Let $\vec{x}\in V^n$ be given by $$ \vec{x} = \pmatrix { x_1\\ \vdots\\ x_n\\ } $$ From the given equation $A\vec{x}=0$, it follows that $A^k\vec{x}=0$ for all positive integers $k$.

Applying the Cayley-Hamilton Theorem, we get \begin{align*} &f(A)=0\\[4pt] \implies\;&f(A)\vec{x}=0\\[4pt] \implies\;&(A^n + r_{n-1}A^{n-1}+ \cdots + r_1A+ r_0I)\vec{x}=0\\[4pt] \implies\;&r_0\vec{x}=0\\[4pt] \implies\;&(-1)^n\det(A)\vec{x}=0\\[4pt] \implies\;&\det(A)\vec{x}=0\\[4pt] \implies\;&\det(A)x_i=0\;\text{for all}\;i\\[4pt] \end{align*} as was to be shown.

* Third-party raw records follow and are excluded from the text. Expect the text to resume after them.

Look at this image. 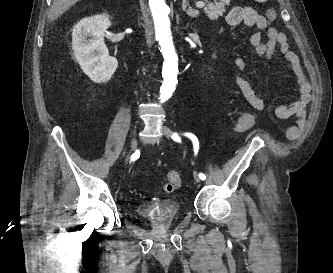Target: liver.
Masks as SVG:
<instances>
[{"mask_svg": "<svg viewBox=\"0 0 333 273\" xmlns=\"http://www.w3.org/2000/svg\"><path fill=\"white\" fill-rule=\"evenodd\" d=\"M79 0H53L51 7L50 21H53L65 13L72 5Z\"/></svg>", "mask_w": 333, "mask_h": 273, "instance_id": "liver-1", "label": "liver"}]
</instances>
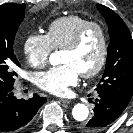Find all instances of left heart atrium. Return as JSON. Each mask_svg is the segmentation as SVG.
I'll use <instances>...</instances> for the list:
<instances>
[{
	"label": "left heart atrium",
	"mask_w": 133,
	"mask_h": 133,
	"mask_svg": "<svg viewBox=\"0 0 133 133\" xmlns=\"http://www.w3.org/2000/svg\"><path fill=\"white\" fill-rule=\"evenodd\" d=\"M79 76L80 72L73 64L63 63L48 71L38 73L35 76V82L41 89L63 96L68 93L69 87L77 84Z\"/></svg>",
	"instance_id": "left-heart-atrium-1"
}]
</instances>
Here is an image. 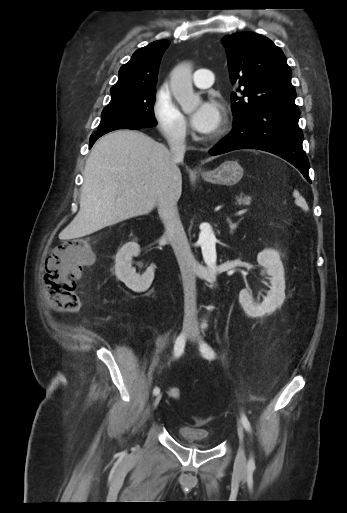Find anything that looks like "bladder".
Listing matches in <instances>:
<instances>
[{
	"label": "bladder",
	"mask_w": 347,
	"mask_h": 513,
	"mask_svg": "<svg viewBox=\"0 0 347 513\" xmlns=\"http://www.w3.org/2000/svg\"><path fill=\"white\" fill-rule=\"evenodd\" d=\"M179 437L181 441L191 447L201 450H212L218 443L210 437V433L205 428H196L186 425L179 428Z\"/></svg>",
	"instance_id": "1"
}]
</instances>
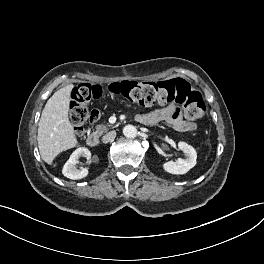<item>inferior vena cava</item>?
<instances>
[{"label": "inferior vena cava", "instance_id": "obj_1", "mask_svg": "<svg viewBox=\"0 0 264 264\" xmlns=\"http://www.w3.org/2000/svg\"><path fill=\"white\" fill-rule=\"evenodd\" d=\"M116 137V131H110L102 138L103 143L112 142Z\"/></svg>", "mask_w": 264, "mask_h": 264}]
</instances>
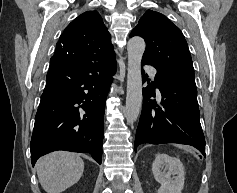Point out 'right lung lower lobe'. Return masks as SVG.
<instances>
[{"instance_id":"right-lung-lower-lobe-1","label":"right lung lower lobe","mask_w":237,"mask_h":193,"mask_svg":"<svg viewBox=\"0 0 237 193\" xmlns=\"http://www.w3.org/2000/svg\"><path fill=\"white\" fill-rule=\"evenodd\" d=\"M115 71V57L86 66L50 61L30 144L33 166L56 150L90 153L101 164L105 101Z\"/></svg>"}]
</instances>
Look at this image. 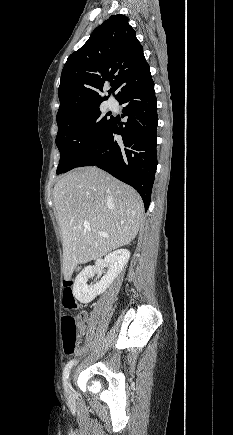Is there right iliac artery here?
<instances>
[{"instance_id": "1", "label": "right iliac artery", "mask_w": 233, "mask_h": 435, "mask_svg": "<svg viewBox=\"0 0 233 435\" xmlns=\"http://www.w3.org/2000/svg\"><path fill=\"white\" fill-rule=\"evenodd\" d=\"M75 362H76V360H71L70 362L67 363V365L65 366V368L63 370V381H64V386H65L66 391H67V384H68L67 379L69 377L70 370H71L72 366L75 364Z\"/></svg>"}]
</instances>
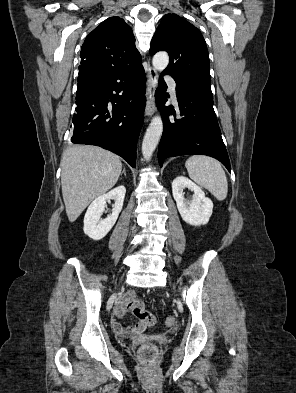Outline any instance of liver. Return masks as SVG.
I'll return each instance as SVG.
<instances>
[{"instance_id": "1", "label": "liver", "mask_w": 296, "mask_h": 393, "mask_svg": "<svg viewBox=\"0 0 296 393\" xmlns=\"http://www.w3.org/2000/svg\"><path fill=\"white\" fill-rule=\"evenodd\" d=\"M122 163L110 151L96 146L69 147L61 158L62 195L66 214L74 222L95 198L118 181Z\"/></svg>"}]
</instances>
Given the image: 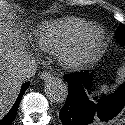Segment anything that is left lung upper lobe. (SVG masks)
<instances>
[{"mask_svg":"<svg viewBox=\"0 0 125 125\" xmlns=\"http://www.w3.org/2000/svg\"><path fill=\"white\" fill-rule=\"evenodd\" d=\"M116 36L119 41H121L125 45V26L120 24L117 31Z\"/></svg>","mask_w":125,"mask_h":125,"instance_id":"obj_1","label":"left lung upper lobe"}]
</instances>
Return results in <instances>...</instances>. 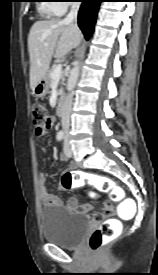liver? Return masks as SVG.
Segmentation results:
<instances>
[{
  "instance_id": "1",
  "label": "liver",
  "mask_w": 158,
  "mask_h": 275,
  "mask_svg": "<svg viewBox=\"0 0 158 275\" xmlns=\"http://www.w3.org/2000/svg\"><path fill=\"white\" fill-rule=\"evenodd\" d=\"M81 31L74 23L59 19L36 21L28 35L30 88L45 77L51 59L63 58L81 41Z\"/></svg>"
}]
</instances>
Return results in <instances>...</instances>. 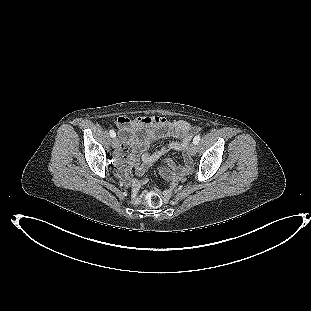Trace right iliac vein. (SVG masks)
Returning a JSON list of instances; mask_svg holds the SVG:
<instances>
[{"mask_svg":"<svg viewBox=\"0 0 311 311\" xmlns=\"http://www.w3.org/2000/svg\"><path fill=\"white\" fill-rule=\"evenodd\" d=\"M112 147L114 148V149H117L118 147H119V140H118V138H114L113 140H112Z\"/></svg>","mask_w":311,"mask_h":311,"instance_id":"obj_1","label":"right iliac vein"}]
</instances>
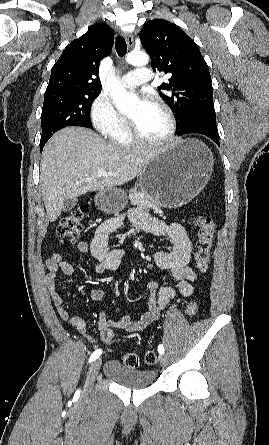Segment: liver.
Masks as SVG:
<instances>
[{
  "instance_id": "1",
  "label": "liver",
  "mask_w": 269,
  "mask_h": 445,
  "mask_svg": "<svg viewBox=\"0 0 269 445\" xmlns=\"http://www.w3.org/2000/svg\"><path fill=\"white\" fill-rule=\"evenodd\" d=\"M162 149L108 143L83 127L57 132L44 147L40 164L48 219L53 222L60 216L65 199L131 181ZM99 170L109 175L99 177Z\"/></svg>"
}]
</instances>
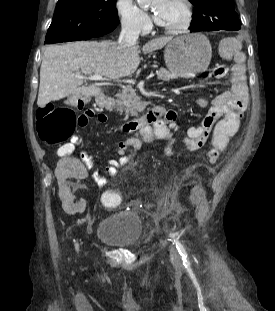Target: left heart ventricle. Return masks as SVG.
<instances>
[{"instance_id":"b2bd125f","label":"left heart ventricle","mask_w":275,"mask_h":311,"mask_svg":"<svg viewBox=\"0 0 275 311\" xmlns=\"http://www.w3.org/2000/svg\"><path fill=\"white\" fill-rule=\"evenodd\" d=\"M151 10L160 15L159 24L167 27H175L183 23L185 9L179 0H156Z\"/></svg>"}]
</instances>
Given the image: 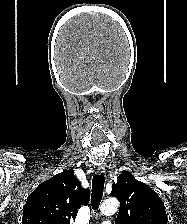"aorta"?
I'll return each instance as SVG.
<instances>
[{
	"instance_id": "762f6f07",
	"label": "aorta",
	"mask_w": 187,
	"mask_h": 224,
	"mask_svg": "<svg viewBox=\"0 0 187 224\" xmlns=\"http://www.w3.org/2000/svg\"><path fill=\"white\" fill-rule=\"evenodd\" d=\"M119 208V202L116 198H110L105 200L100 206V211L103 215L109 216L117 212Z\"/></svg>"
}]
</instances>
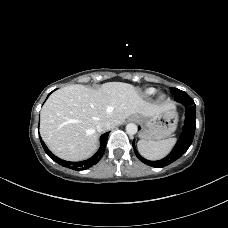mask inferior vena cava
Wrapping results in <instances>:
<instances>
[{"mask_svg": "<svg viewBox=\"0 0 228 228\" xmlns=\"http://www.w3.org/2000/svg\"><path fill=\"white\" fill-rule=\"evenodd\" d=\"M111 124L109 122H102L98 125L97 130L99 132L108 131L111 129Z\"/></svg>", "mask_w": 228, "mask_h": 228, "instance_id": "602c4592", "label": "inferior vena cava"}]
</instances>
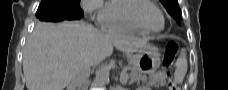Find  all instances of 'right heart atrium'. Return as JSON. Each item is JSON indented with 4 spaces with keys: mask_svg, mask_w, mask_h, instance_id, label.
<instances>
[{
    "mask_svg": "<svg viewBox=\"0 0 228 90\" xmlns=\"http://www.w3.org/2000/svg\"><path fill=\"white\" fill-rule=\"evenodd\" d=\"M82 8L87 16L97 23H103L104 20V3L102 0H83Z\"/></svg>",
    "mask_w": 228,
    "mask_h": 90,
    "instance_id": "1",
    "label": "right heart atrium"
}]
</instances>
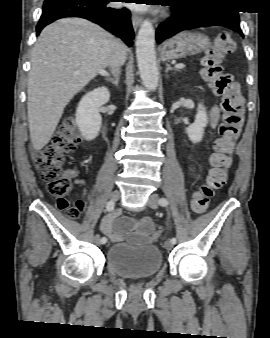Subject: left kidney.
<instances>
[{
	"label": "left kidney",
	"mask_w": 270,
	"mask_h": 338,
	"mask_svg": "<svg viewBox=\"0 0 270 338\" xmlns=\"http://www.w3.org/2000/svg\"><path fill=\"white\" fill-rule=\"evenodd\" d=\"M208 123L207 113L204 105L199 103L195 122L186 128V133L193 143H198L202 140L204 128Z\"/></svg>",
	"instance_id": "obj_1"
}]
</instances>
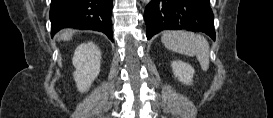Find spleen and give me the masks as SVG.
<instances>
[{"mask_svg":"<svg viewBox=\"0 0 273 118\" xmlns=\"http://www.w3.org/2000/svg\"><path fill=\"white\" fill-rule=\"evenodd\" d=\"M161 40L169 50L196 56L204 71L209 68V44L203 36L191 32L169 31L163 34Z\"/></svg>","mask_w":273,"mask_h":118,"instance_id":"obj_1","label":"spleen"}]
</instances>
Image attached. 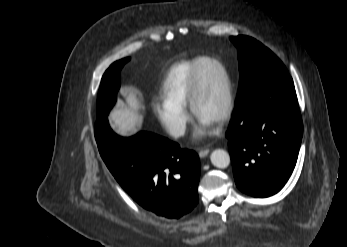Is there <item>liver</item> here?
<instances>
[{
    "label": "liver",
    "instance_id": "1",
    "mask_svg": "<svg viewBox=\"0 0 347 247\" xmlns=\"http://www.w3.org/2000/svg\"><path fill=\"white\" fill-rule=\"evenodd\" d=\"M123 97L124 102L111 111L109 121L116 134L127 137L135 134L142 126L144 106L134 89H125Z\"/></svg>",
    "mask_w": 347,
    "mask_h": 247
}]
</instances>
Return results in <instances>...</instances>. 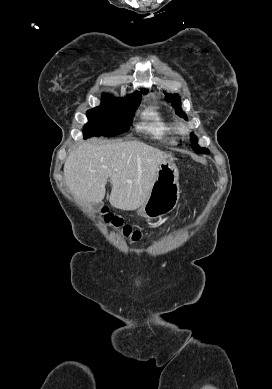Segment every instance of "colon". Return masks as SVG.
<instances>
[{
	"instance_id": "obj_1",
	"label": "colon",
	"mask_w": 272,
	"mask_h": 389,
	"mask_svg": "<svg viewBox=\"0 0 272 389\" xmlns=\"http://www.w3.org/2000/svg\"><path fill=\"white\" fill-rule=\"evenodd\" d=\"M104 221L113 227L120 229L121 234L132 241H138L141 238V232L133 230L130 226L124 225L122 220L113 214L104 212Z\"/></svg>"
}]
</instances>
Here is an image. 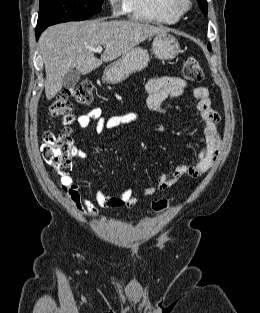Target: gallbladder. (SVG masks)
I'll use <instances>...</instances> for the list:
<instances>
[{"label": "gallbladder", "instance_id": "1", "mask_svg": "<svg viewBox=\"0 0 260 313\" xmlns=\"http://www.w3.org/2000/svg\"><path fill=\"white\" fill-rule=\"evenodd\" d=\"M80 80V73L77 70L69 71L63 79V87L70 89L73 88Z\"/></svg>", "mask_w": 260, "mask_h": 313}]
</instances>
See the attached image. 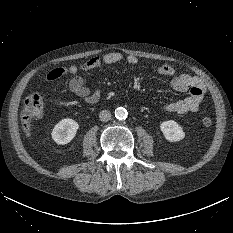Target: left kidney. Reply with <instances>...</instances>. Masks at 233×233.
<instances>
[{
  "label": "left kidney",
  "instance_id": "1",
  "mask_svg": "<svg viewBox=\"0 0 233 233\" xmlns=\"http://www.w3.org/2000/svg\"><path fill=\"white\" fill-rule=\"evenodd\" d=\"M160 129L169 142H178L185 137L183 128L174 120L162 122L160 124Z\"/></svg>",
  "mask_w": 233,
  "mask_h": 233
}]
</instances>
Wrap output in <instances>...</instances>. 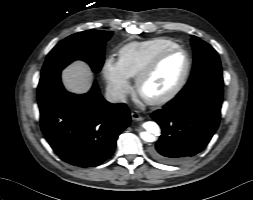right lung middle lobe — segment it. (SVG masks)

But note: The Cayley-Hamilton Theorem is established in a later chapter.

If we restrict to results from chapters up to and including the chapter for the exercise in question, I don't see a way to solve the problem unless (as you suggested) we assume $V=R$.

With that assumption, we can argue as follows . . .

Suppose $A\vec{x}=0$, where $\vec{x}\in R^n$ is given by $$ \vec{x} = \pmatrix { x_1\\ \vdots\\ x_n\\ } $$ Let $A_1,...,A_n$ denote the columns of $A$, and let $B=x_1A_1 + \cdots + x_nA_n$.

From the equation $A\vec{x}=0$, it follows that $B=0$, hence by Cramer's Rule, we get $$ \det(A)x_i = \det(A_1,...,A_{i-1},B,A_{i+1},...,A_n) = \det(A_1,...,A_{i-1},0,A_{i+1},...,A_n) = 0 $$ for all $i$, as was to be shown.